TASK OBJECTIVE: State, as a number alone, how many lines of the entries contain the word "Left".

___ SOURCE MATERIAL

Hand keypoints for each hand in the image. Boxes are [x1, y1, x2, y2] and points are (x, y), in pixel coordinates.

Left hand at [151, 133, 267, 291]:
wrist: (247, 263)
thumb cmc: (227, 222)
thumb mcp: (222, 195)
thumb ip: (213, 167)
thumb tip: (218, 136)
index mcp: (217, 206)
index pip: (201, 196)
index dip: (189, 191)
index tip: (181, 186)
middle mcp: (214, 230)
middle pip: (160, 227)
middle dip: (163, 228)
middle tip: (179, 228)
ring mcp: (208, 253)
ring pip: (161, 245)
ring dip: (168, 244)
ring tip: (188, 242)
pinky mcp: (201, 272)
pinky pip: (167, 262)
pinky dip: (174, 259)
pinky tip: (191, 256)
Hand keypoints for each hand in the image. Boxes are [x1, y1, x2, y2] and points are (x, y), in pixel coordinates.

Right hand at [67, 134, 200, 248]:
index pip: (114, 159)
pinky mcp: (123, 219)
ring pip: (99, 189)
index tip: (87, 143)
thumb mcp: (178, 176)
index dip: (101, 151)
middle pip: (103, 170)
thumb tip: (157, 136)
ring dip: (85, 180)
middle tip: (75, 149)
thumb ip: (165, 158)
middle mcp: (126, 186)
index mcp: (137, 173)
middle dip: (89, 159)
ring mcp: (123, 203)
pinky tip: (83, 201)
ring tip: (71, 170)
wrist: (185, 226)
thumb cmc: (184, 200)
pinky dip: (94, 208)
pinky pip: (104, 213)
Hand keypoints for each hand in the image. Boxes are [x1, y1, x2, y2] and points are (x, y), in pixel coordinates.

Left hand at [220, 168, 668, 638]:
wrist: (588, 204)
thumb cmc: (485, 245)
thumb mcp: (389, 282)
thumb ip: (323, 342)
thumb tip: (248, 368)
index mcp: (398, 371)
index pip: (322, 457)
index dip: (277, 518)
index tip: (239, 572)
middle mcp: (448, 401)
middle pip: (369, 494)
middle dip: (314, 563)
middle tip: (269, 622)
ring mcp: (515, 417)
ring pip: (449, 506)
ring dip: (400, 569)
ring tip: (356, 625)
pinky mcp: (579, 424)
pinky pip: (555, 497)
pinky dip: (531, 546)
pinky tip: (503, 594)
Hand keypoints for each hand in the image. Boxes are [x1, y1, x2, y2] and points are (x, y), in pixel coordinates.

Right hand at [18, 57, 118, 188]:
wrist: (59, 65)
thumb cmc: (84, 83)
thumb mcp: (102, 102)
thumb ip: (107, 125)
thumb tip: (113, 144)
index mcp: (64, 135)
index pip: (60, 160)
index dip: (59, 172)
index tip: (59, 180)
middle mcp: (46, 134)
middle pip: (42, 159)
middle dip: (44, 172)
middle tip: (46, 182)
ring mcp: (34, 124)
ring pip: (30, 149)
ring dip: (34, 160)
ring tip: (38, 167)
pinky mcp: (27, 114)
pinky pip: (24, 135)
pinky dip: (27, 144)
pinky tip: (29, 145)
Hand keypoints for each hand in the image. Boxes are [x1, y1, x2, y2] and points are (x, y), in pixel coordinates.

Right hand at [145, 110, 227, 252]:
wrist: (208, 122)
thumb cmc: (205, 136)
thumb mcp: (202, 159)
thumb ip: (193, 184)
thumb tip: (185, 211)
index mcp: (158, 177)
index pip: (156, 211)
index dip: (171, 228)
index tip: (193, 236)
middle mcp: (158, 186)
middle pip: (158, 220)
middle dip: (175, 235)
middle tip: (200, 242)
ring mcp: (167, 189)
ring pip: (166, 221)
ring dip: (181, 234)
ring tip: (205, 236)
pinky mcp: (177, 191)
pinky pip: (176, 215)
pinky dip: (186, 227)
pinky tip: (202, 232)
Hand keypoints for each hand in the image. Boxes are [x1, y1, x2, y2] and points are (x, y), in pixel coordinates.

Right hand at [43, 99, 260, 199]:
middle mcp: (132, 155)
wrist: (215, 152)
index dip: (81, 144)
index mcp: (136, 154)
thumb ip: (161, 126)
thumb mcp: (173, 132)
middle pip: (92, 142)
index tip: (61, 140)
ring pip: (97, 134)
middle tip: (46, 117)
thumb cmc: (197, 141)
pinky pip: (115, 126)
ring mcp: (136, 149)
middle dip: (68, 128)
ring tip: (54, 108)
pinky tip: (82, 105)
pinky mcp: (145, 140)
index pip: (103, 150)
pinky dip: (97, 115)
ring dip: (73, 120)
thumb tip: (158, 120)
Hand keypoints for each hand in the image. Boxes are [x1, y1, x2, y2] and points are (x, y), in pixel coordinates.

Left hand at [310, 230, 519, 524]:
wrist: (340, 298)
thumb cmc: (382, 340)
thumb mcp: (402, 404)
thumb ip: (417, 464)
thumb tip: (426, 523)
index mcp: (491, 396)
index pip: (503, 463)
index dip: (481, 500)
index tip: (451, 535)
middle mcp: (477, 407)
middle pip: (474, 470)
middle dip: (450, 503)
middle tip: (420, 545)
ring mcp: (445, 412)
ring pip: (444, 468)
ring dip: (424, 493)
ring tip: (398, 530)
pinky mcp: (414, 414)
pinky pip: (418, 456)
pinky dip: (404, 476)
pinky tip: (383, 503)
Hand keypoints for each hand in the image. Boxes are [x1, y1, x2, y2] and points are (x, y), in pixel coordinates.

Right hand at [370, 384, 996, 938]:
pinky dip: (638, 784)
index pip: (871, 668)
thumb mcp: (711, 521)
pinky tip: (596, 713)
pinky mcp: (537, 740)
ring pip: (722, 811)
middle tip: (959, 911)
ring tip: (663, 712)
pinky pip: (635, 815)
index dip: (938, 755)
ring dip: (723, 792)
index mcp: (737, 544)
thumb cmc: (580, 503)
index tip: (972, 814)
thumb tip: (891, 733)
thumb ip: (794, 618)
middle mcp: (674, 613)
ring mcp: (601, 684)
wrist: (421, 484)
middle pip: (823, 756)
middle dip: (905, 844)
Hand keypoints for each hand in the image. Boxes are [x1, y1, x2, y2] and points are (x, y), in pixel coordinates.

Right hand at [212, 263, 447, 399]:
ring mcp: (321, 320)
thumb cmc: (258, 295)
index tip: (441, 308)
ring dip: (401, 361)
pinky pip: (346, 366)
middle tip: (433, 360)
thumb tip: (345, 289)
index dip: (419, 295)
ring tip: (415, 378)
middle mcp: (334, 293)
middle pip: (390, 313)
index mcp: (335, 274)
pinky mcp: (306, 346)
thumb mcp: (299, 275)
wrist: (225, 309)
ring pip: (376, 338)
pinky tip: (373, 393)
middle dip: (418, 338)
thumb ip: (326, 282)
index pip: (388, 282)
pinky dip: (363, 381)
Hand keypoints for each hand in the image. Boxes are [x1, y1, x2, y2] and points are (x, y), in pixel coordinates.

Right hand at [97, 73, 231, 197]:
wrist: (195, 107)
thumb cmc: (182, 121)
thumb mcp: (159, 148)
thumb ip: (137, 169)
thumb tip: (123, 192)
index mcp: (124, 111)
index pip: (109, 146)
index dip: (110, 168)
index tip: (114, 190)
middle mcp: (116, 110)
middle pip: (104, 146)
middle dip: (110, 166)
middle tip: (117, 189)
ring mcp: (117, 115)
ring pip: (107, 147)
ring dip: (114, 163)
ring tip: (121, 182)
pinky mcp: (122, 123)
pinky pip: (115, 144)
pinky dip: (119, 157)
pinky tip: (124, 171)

______

TASK RESULT: 3